→ **Tasks and exercises**
a: Repeat word for word the portion of the mailing-list post on D and Go adoption that begins at the words "Go was ambitious, but" and stops after "Good standard library.".
b: Go on with the mailing-list post about how programmers transition between languages, picking up right after its final sentence.

→ **Document extract**

^^^^^^^^^^^^^^^^

How programmers transition between languages

Russel Winder russel at winder.org.uk
Mon Jan 29 11:48:07 UTC 2018


On Sun, 2018-01-28 at 18:54 +0000, Laeeth Isharc via Digitalmars-d
wrote:
[…]
> That's what you would expect, because D is a very ambitious 
> language, which means its natural user base is much more spread 
> out and less highly concentrated.  And beyond that, most code is 
> enterprise code that's closed source, and whilst the web guys 
> talk a lot and influence the culture, enterprise guys talk much 
> less and just do their thing quietly.  Even in our world, how 
> often do you see the people using D get involved in forum 
> discussions?  Sociomantic, Weka, Ebay, and so on.  (Or Microsoft 
> - did you know that D was used in their COM team?  They didn't 
> exactly send out a press release...)  A little bit, but only a 
> little in relation to their use of the language.  If you're 
> trying to accomplish something in a representative enterprise 
> context with lean resources, you don't have much time to talk 
> about what you are doing.
> 
> If you want to draw people to the language (and, honestly, I 
> wonder why it matters so much to many here - it's clearly taking 
> hold, has momentum and will continue to grow for decades; an 
> acorn will become an oak tree, and fretting about how much it's 
> grown in the past year might be missing the point, so long as 
> it's healthy enough), why not just focus on both improving the 
> language itself (pull requests, documentation) and on 
> accomplishing something useful and worth doing with it?

Go was ambitious, but grew more like a Cypress than an Oak. Many
reasons, we have mulled over this a number of time already. As I
remember the main ones:

0. Hype.
1. Timing.
2. Marketing.
3. Simple language that Google interns can use and not make errors.
4. Documentation.
5. Good standard library.
6. Ability to work with Git, Mercurial, and Bazaar repositories as
dependencies.
7. Documentation.
8. Funded support.
9. It replaces C. But then so does Rust.

Of course there were problems:

0. No way of doing complex repeatable builds.
1. The Web absorbs all.

There is a lot of proprietary as well as FOSS Go code. Ditto Java, C++.
But FOSS is where the marketing is and where many of the proprietary
decisions on programming language are made.

^^^^^^^^^^^^^^^^

(Collection entries)
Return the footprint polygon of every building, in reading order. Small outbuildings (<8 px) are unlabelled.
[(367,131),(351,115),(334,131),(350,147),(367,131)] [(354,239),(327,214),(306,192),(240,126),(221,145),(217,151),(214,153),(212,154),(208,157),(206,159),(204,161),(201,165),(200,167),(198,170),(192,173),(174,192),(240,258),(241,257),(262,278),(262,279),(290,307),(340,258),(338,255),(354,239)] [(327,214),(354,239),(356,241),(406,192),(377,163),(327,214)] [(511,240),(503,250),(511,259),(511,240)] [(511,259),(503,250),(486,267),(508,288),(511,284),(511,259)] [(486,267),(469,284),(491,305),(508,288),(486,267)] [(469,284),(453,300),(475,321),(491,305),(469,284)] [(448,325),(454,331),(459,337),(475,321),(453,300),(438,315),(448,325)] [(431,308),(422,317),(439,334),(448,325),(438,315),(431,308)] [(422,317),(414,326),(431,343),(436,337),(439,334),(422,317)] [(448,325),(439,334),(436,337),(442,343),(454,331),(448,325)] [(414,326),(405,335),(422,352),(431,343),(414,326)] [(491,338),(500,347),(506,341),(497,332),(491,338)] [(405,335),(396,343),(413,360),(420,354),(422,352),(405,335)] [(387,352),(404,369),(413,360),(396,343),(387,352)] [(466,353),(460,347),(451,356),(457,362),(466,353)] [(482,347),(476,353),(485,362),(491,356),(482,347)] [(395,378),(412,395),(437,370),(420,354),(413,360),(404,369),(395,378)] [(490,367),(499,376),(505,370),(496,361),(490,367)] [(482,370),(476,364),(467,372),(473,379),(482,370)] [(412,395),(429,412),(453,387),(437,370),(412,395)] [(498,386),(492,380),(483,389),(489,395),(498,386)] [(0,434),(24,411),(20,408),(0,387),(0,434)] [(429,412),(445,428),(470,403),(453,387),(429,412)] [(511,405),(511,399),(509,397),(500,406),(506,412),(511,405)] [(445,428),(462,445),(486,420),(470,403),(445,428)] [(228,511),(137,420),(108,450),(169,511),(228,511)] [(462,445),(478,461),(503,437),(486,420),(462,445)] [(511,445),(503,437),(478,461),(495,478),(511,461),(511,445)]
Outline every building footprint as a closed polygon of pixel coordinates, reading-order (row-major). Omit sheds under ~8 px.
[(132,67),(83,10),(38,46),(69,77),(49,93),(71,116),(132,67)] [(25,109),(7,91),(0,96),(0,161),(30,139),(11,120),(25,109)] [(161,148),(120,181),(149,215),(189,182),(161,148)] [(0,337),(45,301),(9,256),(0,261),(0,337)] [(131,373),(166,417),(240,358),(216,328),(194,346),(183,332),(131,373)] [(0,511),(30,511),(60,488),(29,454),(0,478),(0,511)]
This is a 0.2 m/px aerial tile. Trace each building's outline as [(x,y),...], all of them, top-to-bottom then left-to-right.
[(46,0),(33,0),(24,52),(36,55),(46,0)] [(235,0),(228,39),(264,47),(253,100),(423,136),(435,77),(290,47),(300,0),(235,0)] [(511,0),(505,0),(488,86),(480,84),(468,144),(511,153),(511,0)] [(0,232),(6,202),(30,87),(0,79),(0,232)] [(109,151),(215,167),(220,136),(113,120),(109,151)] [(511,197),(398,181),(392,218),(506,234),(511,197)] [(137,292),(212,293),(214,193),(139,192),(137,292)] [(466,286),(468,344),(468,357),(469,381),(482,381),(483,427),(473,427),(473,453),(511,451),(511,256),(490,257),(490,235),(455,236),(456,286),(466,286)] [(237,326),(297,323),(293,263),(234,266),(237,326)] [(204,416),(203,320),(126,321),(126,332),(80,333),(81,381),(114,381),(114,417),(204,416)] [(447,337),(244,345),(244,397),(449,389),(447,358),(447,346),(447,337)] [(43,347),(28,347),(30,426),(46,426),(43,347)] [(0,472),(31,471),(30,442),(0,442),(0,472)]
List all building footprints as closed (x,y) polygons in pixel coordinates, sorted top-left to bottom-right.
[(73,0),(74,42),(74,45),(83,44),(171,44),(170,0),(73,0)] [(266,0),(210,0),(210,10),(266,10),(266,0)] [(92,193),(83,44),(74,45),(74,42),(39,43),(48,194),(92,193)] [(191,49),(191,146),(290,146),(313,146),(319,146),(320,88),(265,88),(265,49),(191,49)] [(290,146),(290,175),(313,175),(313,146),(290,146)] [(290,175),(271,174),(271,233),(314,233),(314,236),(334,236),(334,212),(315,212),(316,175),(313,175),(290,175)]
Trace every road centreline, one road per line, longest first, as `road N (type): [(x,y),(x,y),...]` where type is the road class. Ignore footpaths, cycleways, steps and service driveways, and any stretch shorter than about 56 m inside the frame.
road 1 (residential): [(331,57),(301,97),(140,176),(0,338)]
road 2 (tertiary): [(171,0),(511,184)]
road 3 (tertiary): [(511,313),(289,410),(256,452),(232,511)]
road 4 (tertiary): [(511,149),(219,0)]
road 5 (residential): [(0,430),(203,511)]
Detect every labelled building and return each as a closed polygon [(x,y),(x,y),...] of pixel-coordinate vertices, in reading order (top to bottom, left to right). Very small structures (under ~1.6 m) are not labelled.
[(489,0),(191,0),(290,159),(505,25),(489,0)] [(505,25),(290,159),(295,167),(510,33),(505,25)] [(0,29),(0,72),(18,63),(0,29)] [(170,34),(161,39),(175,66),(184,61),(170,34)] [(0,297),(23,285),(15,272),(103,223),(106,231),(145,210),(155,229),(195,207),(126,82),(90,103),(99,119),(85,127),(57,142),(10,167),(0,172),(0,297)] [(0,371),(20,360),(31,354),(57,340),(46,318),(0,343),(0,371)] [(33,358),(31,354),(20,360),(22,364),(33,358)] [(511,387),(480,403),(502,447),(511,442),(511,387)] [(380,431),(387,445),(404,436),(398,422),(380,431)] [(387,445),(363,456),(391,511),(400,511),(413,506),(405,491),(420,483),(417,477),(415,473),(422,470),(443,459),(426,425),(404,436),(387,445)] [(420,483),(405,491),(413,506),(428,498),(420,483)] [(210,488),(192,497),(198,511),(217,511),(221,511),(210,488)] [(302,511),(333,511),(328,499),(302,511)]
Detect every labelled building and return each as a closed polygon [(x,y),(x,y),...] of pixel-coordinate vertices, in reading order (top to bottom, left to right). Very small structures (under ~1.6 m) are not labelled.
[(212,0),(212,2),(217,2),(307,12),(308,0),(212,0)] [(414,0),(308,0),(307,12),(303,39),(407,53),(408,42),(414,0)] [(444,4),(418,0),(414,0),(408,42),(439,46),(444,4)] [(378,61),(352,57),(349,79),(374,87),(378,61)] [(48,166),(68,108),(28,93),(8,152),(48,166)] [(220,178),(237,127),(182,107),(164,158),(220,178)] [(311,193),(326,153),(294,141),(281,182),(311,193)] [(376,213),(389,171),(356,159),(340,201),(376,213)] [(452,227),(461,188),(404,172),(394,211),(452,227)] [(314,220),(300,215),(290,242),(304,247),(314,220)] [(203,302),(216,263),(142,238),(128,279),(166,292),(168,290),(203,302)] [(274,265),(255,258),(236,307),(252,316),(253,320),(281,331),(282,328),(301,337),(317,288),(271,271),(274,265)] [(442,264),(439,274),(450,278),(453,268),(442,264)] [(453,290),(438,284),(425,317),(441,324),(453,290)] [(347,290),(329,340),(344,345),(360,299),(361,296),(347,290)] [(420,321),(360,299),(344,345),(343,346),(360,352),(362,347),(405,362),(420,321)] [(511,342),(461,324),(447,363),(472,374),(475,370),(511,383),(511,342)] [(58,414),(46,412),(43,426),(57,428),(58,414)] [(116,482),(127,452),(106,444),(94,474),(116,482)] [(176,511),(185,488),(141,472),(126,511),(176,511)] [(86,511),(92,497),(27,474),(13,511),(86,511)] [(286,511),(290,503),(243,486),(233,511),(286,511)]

^^^^^^^^^^^^^^^^

→ **Per-task answers**
a:
Go was ambitious, but grew more like a Cypress than an Oak. Many
reasons, we have mulled over this a number of time already. As I
remember the main ones:

0. Hype.
1. Timing.
2. Marketing.
3. Simple language that Google interns can use and not make errors.
4. Documentation.
5. Good standard library.

b:
One thing that Go got almost right was the way of using FOSS packages
and libraries. Rust, via Cargo, did a much better job. Go has a small
standard library and allows use of any DVCS, there is no central
contributed system. Rust/Cargo has a small standard library, a central
contributed library, and the ability to use arbitrary DVCS. Rust/Cargo
wins on this hands down. I suggest Dub needs more work to be like
Cargo. This and documentation strike me as the most important things
for the evolution of D.

> Of course there are the usual trolls who don't seem to write much 
> D, but seem to be drawn like vampires to the energy of those who 
> do.  Sad.

:-)

> On Sunday, 28 January 2018 at 17:23:12 UTC, Paulo Pinto wrote:
> > This has been mentioned multiple times, D really needs some 
> > kind of killer application.
> 
> Why?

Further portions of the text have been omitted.